Ténu, à peine audible. Il venait du plafond, près de la bouche d’aération.
Kael et Seren se figèrent, le regard levé.
Le grésillement se transforma en un murmure électronique, distordu, mais reconnaissable.
« …ne bougez pas. Ne réagissez pas. »
La voix de Torin Ash.
« Ils vous écoutent. Caméra dans le coin supérieur droit, derrière le diffuseur de lumière. Micros piézo dans les murs. Restez naturels. »
Kael ne tourna pas la tête. Du coin de l’œil, il vit Seren se raidir, puis feindre de se masser les tempes, baissant le visage.
« J’ai… très mal à la tête, » dit-elle, d’une voix suffisamment forte pour couvrir d’éventuels autres bruits.
La voix de Torin reprit, compressée, urgente. « Vous avez une chance. Une seule. Maren veut vous diviser. Elle espère que mademoiselle Vael acceptera de travailler. Elle a besoin de son cerveau. Vous, Duren, vous êtes plus… jetable. Votre fenêtre de survie, à tous les deux, c’est l’entretien du champ. Dans quatre heures, le cycle de maintenance du secteur Alpha-7 commence. Joran y sera. Il a un défaut : il suit les procédures à la lettre, mais il ne pense pas. Il ne vérifie jamais l’identité des techniciens de deuxième niveau. »
Kael sentit son cœur battre plus vite. Il se pencha vers le distri-nourriture, comme pour l’examiner, tournant le dos à la caméra.
« Des combinaisons sont stockées dans le sas de décontamination, secteur Alpha-7, casier 12. Code : 7-3-0-1. C’est la date du début de la Guerre des Genres. Une ironie de leur part. Enfilez-les. Suivez Joran. Il ira dans le sous-secteur de calibration des modulateurs de flux neural. Il y a un conduit d’évacuation des déchets organiques. Il débouche à l’extérieur, dans la zone de traitement des eaux usées. C’est surveillé, mais moins. Ensuite… »
La voix hésita, grésilla.
« Ensuite, vous serez seuls. Je ne pourrai plus rien faire. Ils me surveillent de près depuis votre capture. Ceci est mon dernier geste. »
« Pourquoi ? » murmura Kael, les lèvres à peine entrouvertes.
Le silence dura quelques secondes, chargé de parasites.

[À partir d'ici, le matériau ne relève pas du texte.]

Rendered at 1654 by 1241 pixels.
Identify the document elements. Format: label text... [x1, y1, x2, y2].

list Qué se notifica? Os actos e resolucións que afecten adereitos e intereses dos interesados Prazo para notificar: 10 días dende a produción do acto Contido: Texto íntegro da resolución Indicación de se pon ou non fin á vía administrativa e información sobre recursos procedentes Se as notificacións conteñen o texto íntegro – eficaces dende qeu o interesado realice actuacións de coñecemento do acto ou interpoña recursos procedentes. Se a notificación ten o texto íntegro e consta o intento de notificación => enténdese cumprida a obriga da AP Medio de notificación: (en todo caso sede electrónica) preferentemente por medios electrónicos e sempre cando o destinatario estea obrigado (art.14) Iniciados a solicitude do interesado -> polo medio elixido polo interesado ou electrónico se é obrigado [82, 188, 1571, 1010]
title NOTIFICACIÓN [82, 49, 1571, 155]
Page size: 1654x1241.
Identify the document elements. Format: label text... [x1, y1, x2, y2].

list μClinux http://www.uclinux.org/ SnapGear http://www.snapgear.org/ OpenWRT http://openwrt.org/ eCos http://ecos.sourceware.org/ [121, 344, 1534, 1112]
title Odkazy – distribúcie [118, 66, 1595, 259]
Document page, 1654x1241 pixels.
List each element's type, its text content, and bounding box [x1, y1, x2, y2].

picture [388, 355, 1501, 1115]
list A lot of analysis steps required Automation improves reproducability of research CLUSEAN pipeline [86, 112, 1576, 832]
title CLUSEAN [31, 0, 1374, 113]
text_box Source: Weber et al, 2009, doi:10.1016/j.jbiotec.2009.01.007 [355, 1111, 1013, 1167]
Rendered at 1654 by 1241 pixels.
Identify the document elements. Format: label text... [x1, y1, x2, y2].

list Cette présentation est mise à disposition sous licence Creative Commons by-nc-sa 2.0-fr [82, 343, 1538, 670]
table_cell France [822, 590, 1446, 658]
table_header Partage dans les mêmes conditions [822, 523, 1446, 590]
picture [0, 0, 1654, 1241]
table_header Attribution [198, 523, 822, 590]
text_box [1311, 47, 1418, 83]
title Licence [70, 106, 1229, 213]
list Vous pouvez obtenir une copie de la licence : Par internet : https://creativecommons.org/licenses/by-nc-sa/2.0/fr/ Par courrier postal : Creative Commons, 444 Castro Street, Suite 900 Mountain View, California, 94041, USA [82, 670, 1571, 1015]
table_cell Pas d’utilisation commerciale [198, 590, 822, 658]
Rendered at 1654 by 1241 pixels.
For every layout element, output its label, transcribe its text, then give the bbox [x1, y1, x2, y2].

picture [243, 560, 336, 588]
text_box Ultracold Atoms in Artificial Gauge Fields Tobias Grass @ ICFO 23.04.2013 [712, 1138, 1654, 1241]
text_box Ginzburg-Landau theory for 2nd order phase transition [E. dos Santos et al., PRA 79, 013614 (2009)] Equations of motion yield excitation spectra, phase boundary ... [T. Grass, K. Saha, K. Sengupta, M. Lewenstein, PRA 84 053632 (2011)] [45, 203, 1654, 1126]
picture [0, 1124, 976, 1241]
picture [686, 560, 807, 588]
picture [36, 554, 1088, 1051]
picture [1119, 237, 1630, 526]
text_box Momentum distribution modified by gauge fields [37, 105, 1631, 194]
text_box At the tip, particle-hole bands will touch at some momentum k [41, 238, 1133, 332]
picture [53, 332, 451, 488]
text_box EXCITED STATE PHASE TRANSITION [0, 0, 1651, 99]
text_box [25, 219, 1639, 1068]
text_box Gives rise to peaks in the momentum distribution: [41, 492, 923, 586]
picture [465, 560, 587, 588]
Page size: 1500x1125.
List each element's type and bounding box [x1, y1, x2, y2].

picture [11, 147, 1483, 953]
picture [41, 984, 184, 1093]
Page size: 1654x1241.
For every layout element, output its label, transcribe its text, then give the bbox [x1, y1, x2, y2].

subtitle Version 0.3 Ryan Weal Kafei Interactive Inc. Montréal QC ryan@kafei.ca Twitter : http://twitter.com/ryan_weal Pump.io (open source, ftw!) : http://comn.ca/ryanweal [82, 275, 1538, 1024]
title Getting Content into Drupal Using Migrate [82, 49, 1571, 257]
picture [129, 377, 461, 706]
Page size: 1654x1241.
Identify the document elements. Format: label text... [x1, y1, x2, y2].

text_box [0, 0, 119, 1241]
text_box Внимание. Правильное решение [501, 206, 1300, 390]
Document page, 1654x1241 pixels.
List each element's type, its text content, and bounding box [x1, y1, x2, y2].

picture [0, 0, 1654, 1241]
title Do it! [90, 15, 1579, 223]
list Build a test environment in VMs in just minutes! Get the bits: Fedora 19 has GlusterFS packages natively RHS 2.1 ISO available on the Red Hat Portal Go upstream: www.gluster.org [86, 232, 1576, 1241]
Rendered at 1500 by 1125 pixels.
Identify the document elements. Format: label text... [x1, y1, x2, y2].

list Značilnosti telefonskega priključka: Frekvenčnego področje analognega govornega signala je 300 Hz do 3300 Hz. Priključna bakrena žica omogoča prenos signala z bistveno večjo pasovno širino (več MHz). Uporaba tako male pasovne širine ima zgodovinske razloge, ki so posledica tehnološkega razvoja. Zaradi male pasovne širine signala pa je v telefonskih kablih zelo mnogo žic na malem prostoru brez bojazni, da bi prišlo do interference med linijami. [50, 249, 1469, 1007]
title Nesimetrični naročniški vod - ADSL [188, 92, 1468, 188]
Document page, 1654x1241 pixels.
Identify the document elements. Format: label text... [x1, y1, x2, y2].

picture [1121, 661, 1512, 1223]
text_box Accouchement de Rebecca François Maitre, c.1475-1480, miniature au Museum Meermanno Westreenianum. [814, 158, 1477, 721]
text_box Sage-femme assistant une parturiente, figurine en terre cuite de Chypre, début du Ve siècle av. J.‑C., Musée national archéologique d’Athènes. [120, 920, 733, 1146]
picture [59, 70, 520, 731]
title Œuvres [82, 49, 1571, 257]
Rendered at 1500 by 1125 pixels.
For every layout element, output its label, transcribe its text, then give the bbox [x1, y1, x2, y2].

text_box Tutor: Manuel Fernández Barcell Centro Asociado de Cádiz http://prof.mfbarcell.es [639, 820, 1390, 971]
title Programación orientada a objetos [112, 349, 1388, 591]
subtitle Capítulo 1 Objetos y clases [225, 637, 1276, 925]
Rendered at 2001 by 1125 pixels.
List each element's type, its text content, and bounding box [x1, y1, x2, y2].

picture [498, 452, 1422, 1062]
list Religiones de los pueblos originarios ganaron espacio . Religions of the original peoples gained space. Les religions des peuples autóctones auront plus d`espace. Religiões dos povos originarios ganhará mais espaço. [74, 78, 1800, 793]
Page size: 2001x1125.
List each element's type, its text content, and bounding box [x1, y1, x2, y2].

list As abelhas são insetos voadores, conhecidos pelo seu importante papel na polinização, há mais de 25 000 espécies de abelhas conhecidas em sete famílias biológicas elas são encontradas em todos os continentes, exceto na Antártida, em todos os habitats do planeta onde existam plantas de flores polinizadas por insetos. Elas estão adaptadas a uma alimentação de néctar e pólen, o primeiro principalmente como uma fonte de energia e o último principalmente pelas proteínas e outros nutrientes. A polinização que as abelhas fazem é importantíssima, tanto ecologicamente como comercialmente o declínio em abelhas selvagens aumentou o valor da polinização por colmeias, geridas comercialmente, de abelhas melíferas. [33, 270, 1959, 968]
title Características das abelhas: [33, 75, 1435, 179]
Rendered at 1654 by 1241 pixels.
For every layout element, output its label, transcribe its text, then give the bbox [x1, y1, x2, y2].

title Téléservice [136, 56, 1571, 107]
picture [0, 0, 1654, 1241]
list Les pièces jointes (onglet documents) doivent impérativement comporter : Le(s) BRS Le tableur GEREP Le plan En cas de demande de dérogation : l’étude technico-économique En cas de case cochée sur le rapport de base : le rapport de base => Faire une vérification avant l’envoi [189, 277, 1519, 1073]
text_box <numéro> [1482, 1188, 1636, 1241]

« Parce que j’ai dit oui, moi, il y a dix ans, » répondit la voix, soudain épuisée, vieillie. « Et je vois mon visage dans chaque nouveau lit qu’on ajoute au champ. Allez. Et ne vous faites pas repérer. Quatre heures. »
Le grésillement cessa.
Le silence revint, mais à présent, il crépitait de possibilités dangereuses. Kael regarda Seren. Elle le fixait, les yeux écarquillés. La fracture était toujours là, mais un pont fragile venait de se jeter par-dessus. Un pont fait de fuite et de trahison.
Quatre heures. Le temps de décider s’ils traversaient ensemble, ou s’ils se séparaient pour de bon.